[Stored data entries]
★ ★ ★ ★ ★

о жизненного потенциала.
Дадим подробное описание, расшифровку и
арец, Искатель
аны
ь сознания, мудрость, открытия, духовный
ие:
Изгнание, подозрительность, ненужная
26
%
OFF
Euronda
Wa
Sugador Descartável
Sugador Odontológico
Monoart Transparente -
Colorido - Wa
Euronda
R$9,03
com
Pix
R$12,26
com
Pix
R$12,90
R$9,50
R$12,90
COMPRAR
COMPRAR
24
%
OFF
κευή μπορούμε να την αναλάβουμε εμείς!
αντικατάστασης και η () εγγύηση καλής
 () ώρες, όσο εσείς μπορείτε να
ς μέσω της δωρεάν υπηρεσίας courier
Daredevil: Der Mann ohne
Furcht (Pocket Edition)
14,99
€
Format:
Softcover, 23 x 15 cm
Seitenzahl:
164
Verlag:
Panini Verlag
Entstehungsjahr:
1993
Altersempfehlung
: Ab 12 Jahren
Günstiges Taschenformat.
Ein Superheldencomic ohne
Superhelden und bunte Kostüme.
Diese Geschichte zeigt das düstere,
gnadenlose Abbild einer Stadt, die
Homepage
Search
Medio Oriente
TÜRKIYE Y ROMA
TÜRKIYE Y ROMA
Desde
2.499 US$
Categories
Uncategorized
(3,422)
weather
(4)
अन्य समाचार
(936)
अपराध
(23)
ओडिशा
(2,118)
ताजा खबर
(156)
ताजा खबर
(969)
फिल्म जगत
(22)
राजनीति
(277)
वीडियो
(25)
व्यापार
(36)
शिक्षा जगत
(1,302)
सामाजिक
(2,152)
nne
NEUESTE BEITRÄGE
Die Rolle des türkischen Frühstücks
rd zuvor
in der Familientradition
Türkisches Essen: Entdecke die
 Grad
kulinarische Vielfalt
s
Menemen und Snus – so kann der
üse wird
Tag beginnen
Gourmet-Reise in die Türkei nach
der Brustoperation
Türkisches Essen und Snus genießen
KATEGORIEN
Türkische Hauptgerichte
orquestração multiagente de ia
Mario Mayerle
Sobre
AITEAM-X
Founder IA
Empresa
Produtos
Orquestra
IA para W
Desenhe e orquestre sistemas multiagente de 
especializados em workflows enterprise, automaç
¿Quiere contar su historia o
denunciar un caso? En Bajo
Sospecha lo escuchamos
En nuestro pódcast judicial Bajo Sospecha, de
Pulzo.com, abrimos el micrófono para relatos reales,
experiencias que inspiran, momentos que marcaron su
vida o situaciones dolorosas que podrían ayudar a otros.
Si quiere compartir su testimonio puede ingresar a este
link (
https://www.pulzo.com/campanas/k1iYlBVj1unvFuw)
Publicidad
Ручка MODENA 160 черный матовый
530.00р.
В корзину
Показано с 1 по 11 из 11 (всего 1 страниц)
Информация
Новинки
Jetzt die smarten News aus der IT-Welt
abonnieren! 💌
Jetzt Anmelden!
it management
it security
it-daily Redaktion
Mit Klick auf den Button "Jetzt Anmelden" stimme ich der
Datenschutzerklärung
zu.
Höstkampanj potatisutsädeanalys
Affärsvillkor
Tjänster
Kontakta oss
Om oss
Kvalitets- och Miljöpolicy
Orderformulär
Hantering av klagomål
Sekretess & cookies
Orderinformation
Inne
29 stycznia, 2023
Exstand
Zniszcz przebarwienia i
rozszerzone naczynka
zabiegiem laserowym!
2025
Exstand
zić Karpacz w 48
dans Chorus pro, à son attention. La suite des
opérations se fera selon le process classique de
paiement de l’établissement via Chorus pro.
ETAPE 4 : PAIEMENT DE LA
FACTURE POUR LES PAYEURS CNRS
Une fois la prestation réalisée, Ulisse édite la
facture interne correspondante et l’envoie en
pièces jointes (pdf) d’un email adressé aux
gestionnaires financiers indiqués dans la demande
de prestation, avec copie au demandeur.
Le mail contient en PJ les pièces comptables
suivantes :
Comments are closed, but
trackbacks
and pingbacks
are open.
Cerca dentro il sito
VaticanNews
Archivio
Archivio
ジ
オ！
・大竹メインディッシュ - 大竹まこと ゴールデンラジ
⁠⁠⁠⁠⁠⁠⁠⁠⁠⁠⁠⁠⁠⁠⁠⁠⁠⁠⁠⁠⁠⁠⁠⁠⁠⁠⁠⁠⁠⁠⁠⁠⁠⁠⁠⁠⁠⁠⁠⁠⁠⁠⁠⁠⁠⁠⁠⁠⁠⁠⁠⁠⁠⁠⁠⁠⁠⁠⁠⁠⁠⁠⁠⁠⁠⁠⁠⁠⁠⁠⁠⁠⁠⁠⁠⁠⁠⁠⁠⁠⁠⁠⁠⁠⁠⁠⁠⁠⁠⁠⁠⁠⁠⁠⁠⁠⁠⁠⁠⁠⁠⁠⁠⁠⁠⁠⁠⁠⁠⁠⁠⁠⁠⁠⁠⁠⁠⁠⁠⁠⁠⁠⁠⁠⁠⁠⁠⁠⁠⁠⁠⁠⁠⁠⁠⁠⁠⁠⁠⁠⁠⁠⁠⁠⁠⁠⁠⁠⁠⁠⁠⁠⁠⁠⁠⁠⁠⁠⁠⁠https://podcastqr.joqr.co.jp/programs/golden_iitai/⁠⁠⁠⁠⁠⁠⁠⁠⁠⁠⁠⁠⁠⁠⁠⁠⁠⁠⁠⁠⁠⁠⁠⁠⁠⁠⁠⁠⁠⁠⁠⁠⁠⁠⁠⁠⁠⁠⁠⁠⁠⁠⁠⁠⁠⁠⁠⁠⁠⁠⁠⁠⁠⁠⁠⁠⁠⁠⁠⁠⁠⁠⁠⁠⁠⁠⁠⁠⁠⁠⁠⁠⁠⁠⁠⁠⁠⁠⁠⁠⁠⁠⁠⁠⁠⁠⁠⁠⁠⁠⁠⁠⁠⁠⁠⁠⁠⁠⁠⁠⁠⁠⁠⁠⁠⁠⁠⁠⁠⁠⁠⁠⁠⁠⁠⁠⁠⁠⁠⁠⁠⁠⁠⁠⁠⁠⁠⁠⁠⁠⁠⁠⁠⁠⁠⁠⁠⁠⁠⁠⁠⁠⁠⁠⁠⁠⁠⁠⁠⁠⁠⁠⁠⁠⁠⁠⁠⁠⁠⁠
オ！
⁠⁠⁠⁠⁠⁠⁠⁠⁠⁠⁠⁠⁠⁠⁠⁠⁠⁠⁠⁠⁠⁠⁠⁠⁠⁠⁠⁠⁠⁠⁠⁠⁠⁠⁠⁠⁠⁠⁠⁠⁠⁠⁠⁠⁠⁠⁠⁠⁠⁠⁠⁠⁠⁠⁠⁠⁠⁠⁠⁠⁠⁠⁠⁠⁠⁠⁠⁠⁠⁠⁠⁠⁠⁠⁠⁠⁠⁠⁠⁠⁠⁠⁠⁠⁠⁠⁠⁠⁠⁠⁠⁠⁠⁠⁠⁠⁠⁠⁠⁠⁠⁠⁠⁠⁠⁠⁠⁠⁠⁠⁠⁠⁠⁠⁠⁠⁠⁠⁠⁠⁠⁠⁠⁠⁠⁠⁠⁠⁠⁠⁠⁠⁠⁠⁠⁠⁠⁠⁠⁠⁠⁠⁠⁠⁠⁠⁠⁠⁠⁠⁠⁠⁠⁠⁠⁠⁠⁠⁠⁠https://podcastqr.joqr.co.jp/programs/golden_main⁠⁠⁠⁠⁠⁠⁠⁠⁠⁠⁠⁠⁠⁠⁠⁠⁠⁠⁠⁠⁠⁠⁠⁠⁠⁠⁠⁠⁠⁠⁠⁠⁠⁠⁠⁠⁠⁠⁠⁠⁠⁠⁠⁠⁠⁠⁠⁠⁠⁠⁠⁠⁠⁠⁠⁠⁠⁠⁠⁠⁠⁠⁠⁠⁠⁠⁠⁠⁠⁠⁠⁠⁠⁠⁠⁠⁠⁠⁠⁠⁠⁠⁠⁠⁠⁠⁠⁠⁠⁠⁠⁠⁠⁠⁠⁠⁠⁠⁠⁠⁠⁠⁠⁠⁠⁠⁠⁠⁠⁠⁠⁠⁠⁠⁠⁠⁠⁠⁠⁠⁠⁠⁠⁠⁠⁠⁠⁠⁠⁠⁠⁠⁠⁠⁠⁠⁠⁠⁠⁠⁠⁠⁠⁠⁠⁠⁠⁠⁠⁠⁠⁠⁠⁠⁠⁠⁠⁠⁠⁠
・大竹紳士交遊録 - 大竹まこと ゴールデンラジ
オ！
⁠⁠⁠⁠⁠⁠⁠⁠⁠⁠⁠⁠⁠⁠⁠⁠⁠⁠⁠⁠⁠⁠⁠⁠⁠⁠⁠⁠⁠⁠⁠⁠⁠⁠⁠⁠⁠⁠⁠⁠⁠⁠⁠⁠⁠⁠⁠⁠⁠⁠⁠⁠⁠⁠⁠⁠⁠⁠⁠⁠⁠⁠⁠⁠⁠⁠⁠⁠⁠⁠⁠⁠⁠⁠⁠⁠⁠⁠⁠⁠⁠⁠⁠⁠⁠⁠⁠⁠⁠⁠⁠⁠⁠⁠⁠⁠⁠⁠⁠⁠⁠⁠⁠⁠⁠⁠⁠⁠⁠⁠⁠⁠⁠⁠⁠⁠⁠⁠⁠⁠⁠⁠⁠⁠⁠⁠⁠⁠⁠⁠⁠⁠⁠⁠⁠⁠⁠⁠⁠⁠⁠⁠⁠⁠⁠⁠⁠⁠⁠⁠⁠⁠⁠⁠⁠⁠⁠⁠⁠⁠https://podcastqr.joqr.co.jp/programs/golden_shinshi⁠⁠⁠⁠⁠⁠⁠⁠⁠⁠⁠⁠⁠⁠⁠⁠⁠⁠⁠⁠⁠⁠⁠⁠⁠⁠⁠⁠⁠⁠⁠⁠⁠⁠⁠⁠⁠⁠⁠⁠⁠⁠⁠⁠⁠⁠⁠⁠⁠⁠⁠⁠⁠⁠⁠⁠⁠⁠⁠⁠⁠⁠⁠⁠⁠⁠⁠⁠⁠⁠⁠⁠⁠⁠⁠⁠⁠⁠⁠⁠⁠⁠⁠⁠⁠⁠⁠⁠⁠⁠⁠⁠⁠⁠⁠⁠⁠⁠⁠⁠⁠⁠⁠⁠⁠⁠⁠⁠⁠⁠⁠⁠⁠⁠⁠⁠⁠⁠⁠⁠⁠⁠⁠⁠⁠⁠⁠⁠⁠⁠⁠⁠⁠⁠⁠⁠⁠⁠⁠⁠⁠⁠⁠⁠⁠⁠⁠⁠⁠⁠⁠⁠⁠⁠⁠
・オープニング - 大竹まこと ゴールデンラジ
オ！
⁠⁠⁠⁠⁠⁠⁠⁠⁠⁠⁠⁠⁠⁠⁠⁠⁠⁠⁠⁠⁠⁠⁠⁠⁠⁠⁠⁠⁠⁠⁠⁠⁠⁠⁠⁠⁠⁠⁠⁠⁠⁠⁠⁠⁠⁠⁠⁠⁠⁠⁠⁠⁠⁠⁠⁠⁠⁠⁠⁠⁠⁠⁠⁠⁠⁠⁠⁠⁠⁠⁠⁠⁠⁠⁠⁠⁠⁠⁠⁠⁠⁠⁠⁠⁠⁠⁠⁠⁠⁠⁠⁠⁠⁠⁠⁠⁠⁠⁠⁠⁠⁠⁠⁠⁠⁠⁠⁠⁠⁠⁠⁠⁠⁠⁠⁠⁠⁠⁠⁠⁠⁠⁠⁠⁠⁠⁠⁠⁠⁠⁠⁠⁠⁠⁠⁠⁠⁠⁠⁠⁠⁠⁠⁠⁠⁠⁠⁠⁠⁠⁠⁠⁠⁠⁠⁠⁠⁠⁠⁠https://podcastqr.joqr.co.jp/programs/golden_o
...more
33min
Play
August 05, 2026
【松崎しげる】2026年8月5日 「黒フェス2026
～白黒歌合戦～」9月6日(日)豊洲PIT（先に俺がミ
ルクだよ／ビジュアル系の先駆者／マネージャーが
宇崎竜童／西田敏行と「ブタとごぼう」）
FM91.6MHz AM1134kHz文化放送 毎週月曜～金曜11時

★ ★ ★ ★ ★

__Aim of the task__.
Reproduce only this range: the first line of the data above through the line with "Gourmet-Reise in die Türkei nach", both included, exactly as written.

__Exercise solution__.
о жизненного потенциала.
Дадим подробное описание, расшифровку и
арец, Искатель
аны
ь сознания, мудрость, открытия, духовный
ие:
Изгнание, подозрительность, ненужная
26
%
OFF
Euronda
Wa
Sugador Descartável
Sugador Odontológico
Monoart Transparente -
Colorido - Wa
Euronda
R$9,03
com
Pix
R$12,26
com
Pix
R$12,90
R$9,50
R$12,90
COMPRAR
COMPRAR
24
%
OFF
κευή μπορούμε να την αναλάβουμε εμείς!
αντικατάστασης και η () εγγύηση καλής
 () ώρες, όσο εσείς μπορείτε να
ς μέσω της δωρεάν υπηρεσίας courier
Daredevil: Der Mann ohne
Furcht (Pocket Edition)
14,99
€
Format:
Softcover, 23 x 15 cm
Seitenzahl:
164
Verlag:
Panini Verlag
Entstehungsjahr:
1993
Altersempfehlung
: Ab 12 Jahren
Günstiges Taschenformat.
Ein Superheldencomic ohne
Superhelden und bunte Kostüme.
Diese Geschichte zeigt das düstere,
gnadenlose Abbild einer Stadt, die
Homepage
Search
Medio Oriente
TÜRKIYE Y ROMA
TÜRKIYE Y ROMA
Desde
2.499 US$
Categories
Uncategorized
(3,422)
weather
(4)
अन्य समाचार
(936)
अपराध
(23)
ओडिशा
(2,118)
ताजा खबर
(156)
ताजा खबर
(969)
फिल्म जगत
(22)
राजनीति
(277)
वीडियो
(25)
व्यापार
(36)
शिक्षा जगत
(1,302)
सामाजिक
(2,152)
nne
NEUESTE BEITRÄGE
Die Rolle des türkischen Frühstücks
rd zuvor
in der Familientradition
Türkisches Essen: Entdecke die
 Grad
kulinarische Vielfalt
s
Menemen und Snus – so kann der
üse wird
Tag beginnen
Gourmet-Reise in die Türkei nach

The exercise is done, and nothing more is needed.